#### [Task list]
a) Reproduce the SLEAP notebook passage from "A training job" up to and including "drive.mount('/content/drive/')".
b) For each statement about the SLEAP notebook passage, answer yes or no according to whether it agrees with the text. Support each answer with the deciding words of the text, quoted exactly. (i) A training job package is exported from the "Run Training.." dialog under the "Predict" menu. (ii) The notebook asks you to create a directory called `models` in the root of your Google Drive. (iii) The master config updater edits inference-script.sh.
--- Passage Enclosed Below ---
A training job package can be exported in the SLEAP GUI fron the "Run Training.." dialog under the "Predict" menu.

### Upload training job package to Google Drive
To be consistent with the examples in this notebook, name the SLEAP project `colab` and create a directory called `sleap` in the root of your Google Drive. Then upload the exported training job package `colab.slp.training_job.zip` into `sleap` directory.

If you place your training pckage somewhere else, or name it differently, adjust the paths/filenames/parameters below accordingly.

In [11]:
from google.colab import drive
drive.mount('/content/drive/')

Drive already mounted at /content/drive/; to attempt to forcibly remount, call drive.mount("/content/drive/", force_remount=True).


In [6]:
import os
os.chdir("/content/drive/My Drive/sleap")
!unzip colab.slp.training_job.zip
!ls

Archive:  colab.slp.training_job.zip
  inflating: colab.pkg.slp           
  inflating: inference-script.sh     
  inflating: jobs.yaml               
  inflating: single_instance.yaml    
  inflating: train-script.sh         
colab.pkg.slp		    jobs.yaml		  train-script.sh
colab.slp.training_job.zip  models
inference-script.sh	    single_instance.yaml


In [None]:
# === MASTER CONFIG UPDATER (no inference) ===
# Edits: single_instance.yaml, jobs.yaml, train-script.sh
# Matches your schema exactly.

import os, yaml, datetime, pathlib

# ------------------------------
# PICK YOUR RUN / MODEL NAME HERE
# ------------------------------
RUN_NAME = "drosophila_unet_" + datetime.datetime.now().strftime("%y%m%d_%H%M%S")
LABELS_PATH = "colab.pkg.slp"          # or "colab copy.pkg.slp"
CKPT_DIR = f"models/{RUN_NAME}"        # where checkpoints go
SINGLE_INSTANCE_YAML = "single_instance.yaml"
JOBS_YAML = "jobs.yaml"
TRAIN_SH = "train-script.sh"

# ------------------------------
# FULL PARAMETER BLOCKS (edit anything)
--- End of Enclosed Passage ---
--- Dataset excerpt Enclosed Below ---
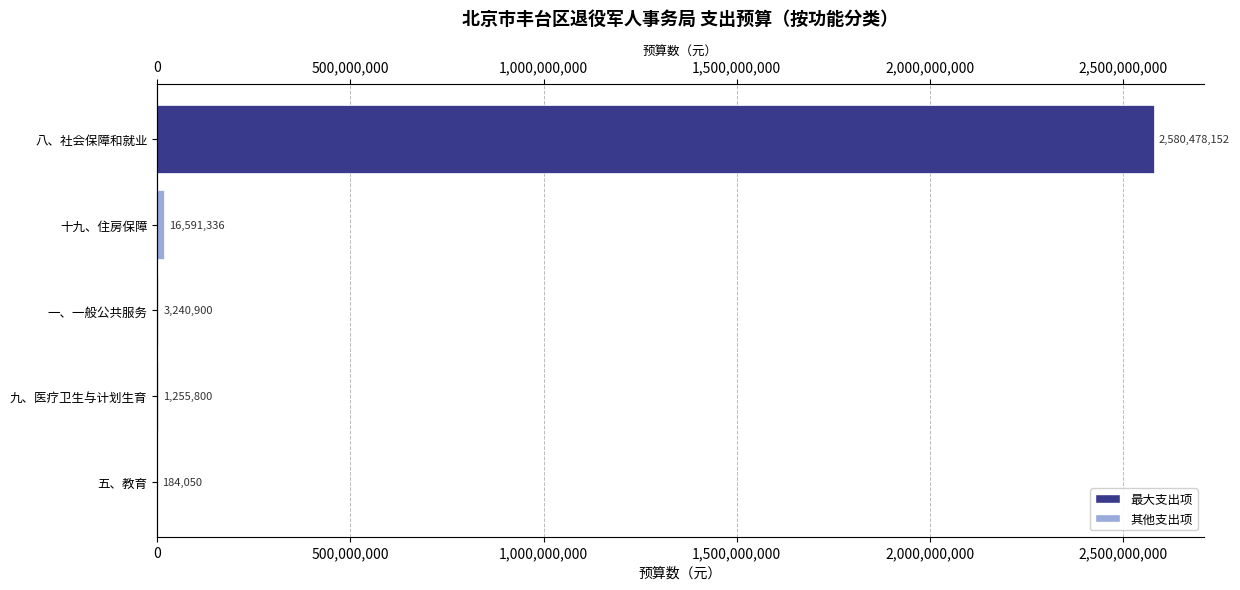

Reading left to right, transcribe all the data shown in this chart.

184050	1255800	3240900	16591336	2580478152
--- End of Enclosed Dataset excerpt ---
#### [Solutions for each task]
a)
A training job package can be exported in the SLEAP GUI fron the "Run Training.." dialog under the "Predict" menu.

### Upload training job package to Google Drive
To be consistent with the examples in this notebook, name the SLEAP project `colab` and create a directory called `sleap` in the root of your Google Drive. Then upload the exported training job package `colab.slp.training_job.zip` into `sleap` directory.

If you place your training pckage somewhere else, or name it differently, adjust the paths/filenames/parameters below accordingly.

In [11]:
from google.colab import drive
drive.mount('/content/drive/')

b)
(i) Yes: "the "Run Training.." dialog under the "Predict" menu"
(ii) No: "create a directory called `sleap` in the root of your Google Drive"
(iii) No: "Edits: single_instance.yaml, jobs.yaml, train-script.sh"